演者 伊藤 憲(北海道大学病院 消化器内科)
共同演者 大野 正芳(北海道大学病院 消化器内科), 鈴木 美櫻(北海道大学病院 消化器内科), 大森 沙織(北海道大学病院 消化器内科), 高橋 正和(北海道大学病院 消化器内科), 吉田 武史(北海道大学病院 消化器内科), 森 泰明(北海道大学病院 消化器内科), 中川 学(中川胃腸科), 小野 尚子(北海道大学病院 光学医療診療部), 中川 宗一(中川胃腸科), 間部 克裕(北海道大学病院 光学医療診療部), 加藤 元嗣(北海道大学病院 光学医療診療部), 坂本 直哉(北海道大学病院 消化器内科)

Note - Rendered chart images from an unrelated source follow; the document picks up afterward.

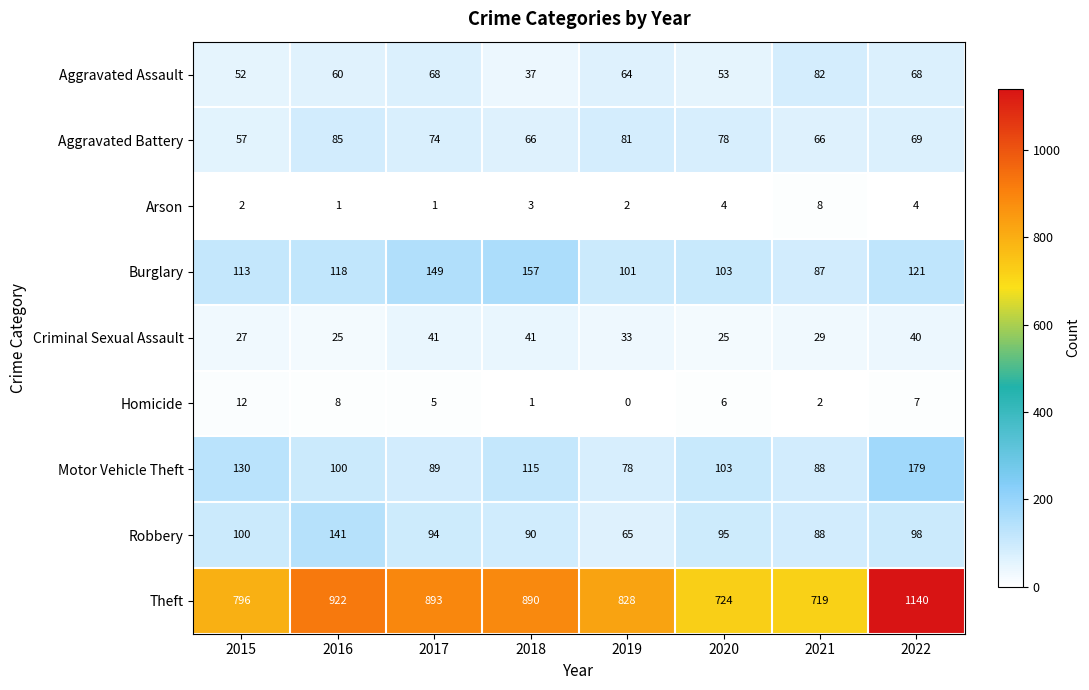

What is the difference between the maximum and minimum values in the Homicide series?

12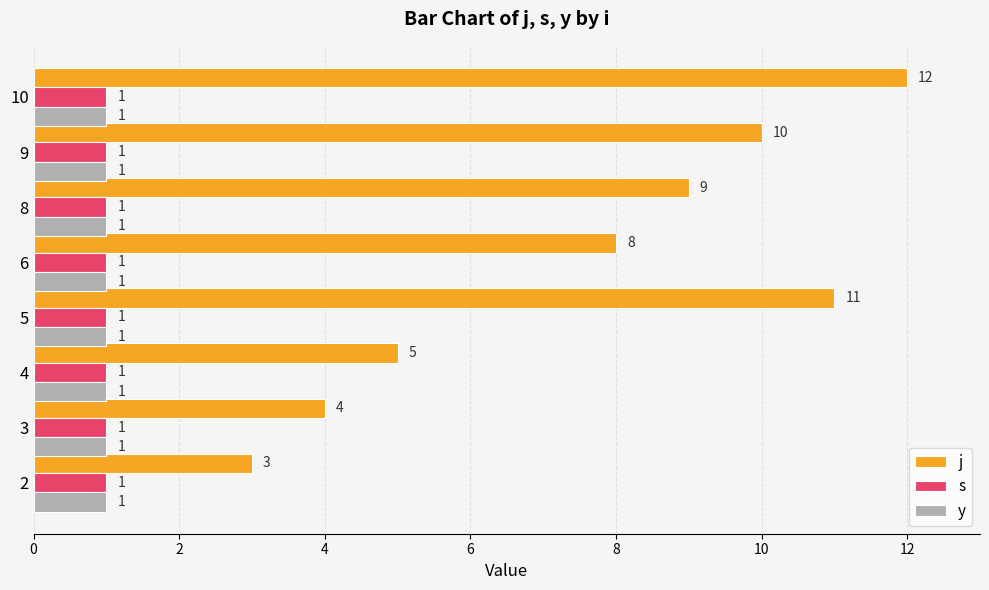

What is the difference between the maximum and minimum values in the j series?

9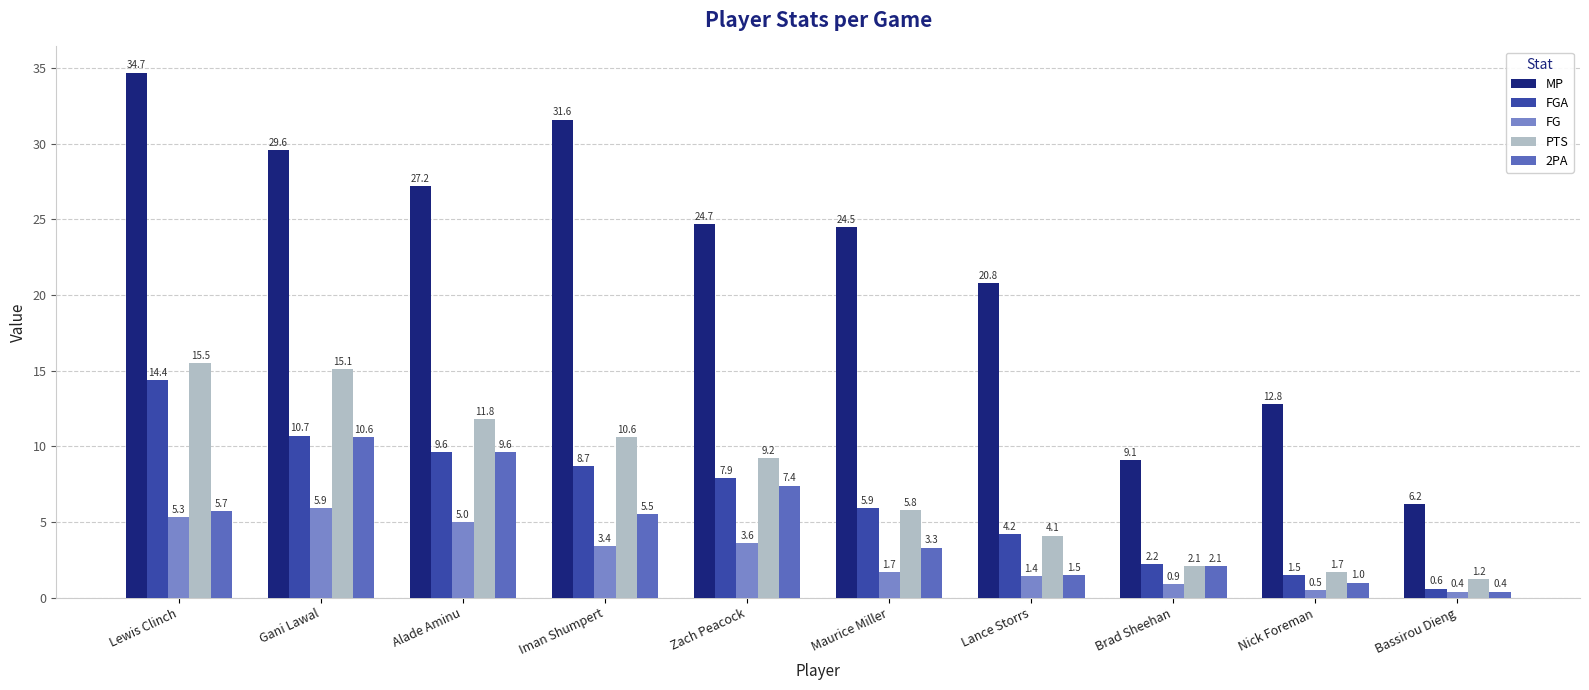

Where is FG nearest to the value 3?

Iman Shumpert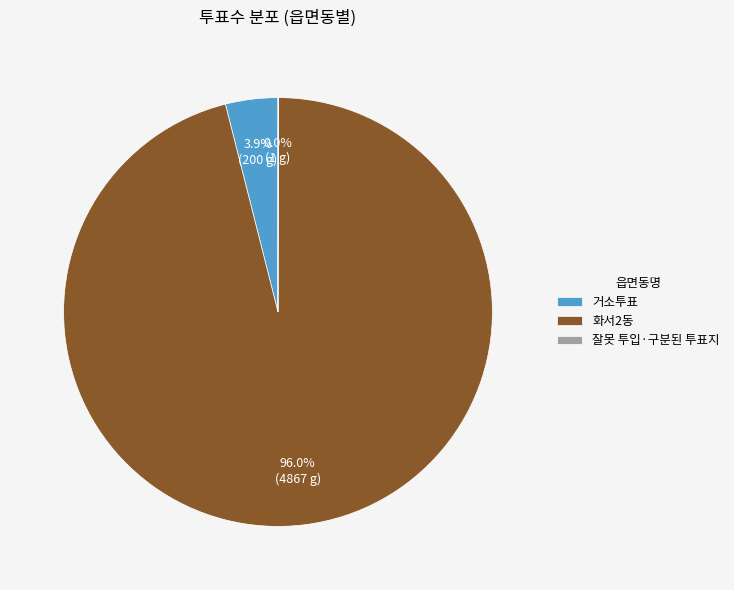

Does any single category account for the majority?

Yes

抄録 症例は60歳代男性.下咽頭癌のため当院耳鼻咽喉科followとなっていた.H24年12月に血便によるショックのため近医に救急搬送,緊急で施行された上部消化管内視鏡検査(EGD)および下部消化管内視鏡検査(CS)では出血源は認めなかった.著明な貧血に対して輸血・輸液が施行され,全身状態が安定したため翌日当院転院となった.当院で施行した腹部造影CT検査では,骨盤内小腸内腔に管腔状構造を認め,内翻したメッケル憩室の存在が疑われた.その後も繰り返す消化管出血を認めたためカプセル内視鏡を施行したところ,下部小腸が出血源と同定された.引き続き径肛門ダブルバルーン小腸内視鏡で,短縮操作にてバウヒン弁から40cmの部位に,コアグラの付着を伴う隆起性病変を認めた.観察中に同病変から動脈性の出血を認めたが出血点は確認できず,自然止血されたため検査を終了した.諸検査の結果から内翻した出血性メッケル憩室と診断し,後日臨時外科手術を施行した.切除標本では,回盲部から75cm口側,腸間膜付着側近傍に,内腔に突出する3cm大の隆起性病変を認めた.病理組織所見では,びらんおよび炎症性肉芽組織を伴うinverted polypの診断であった.以上の結果から,本症例は内翻した重複腸管からの出血であったと考えられた.術後は下血を認めることはなかった.重複腸管は回腸・回盲部に多く,多彩な症状を呈するために術前診断は難しいといわれている.メッケル憩室との鑑別が困難な場合もあるが,本症例では病変が腸間膜付着側近傍であったことから,腸間膜付着対側に存在するメッケル憩室ではなく重複腸管の内翻であったと診断した.今回我々は,出血源検索にカプセル内視鏡・ダブルバルーン小腸内視鏡が有用であった重複腸管内翻症の1例を経験したので,文献的考察を加えて報告する.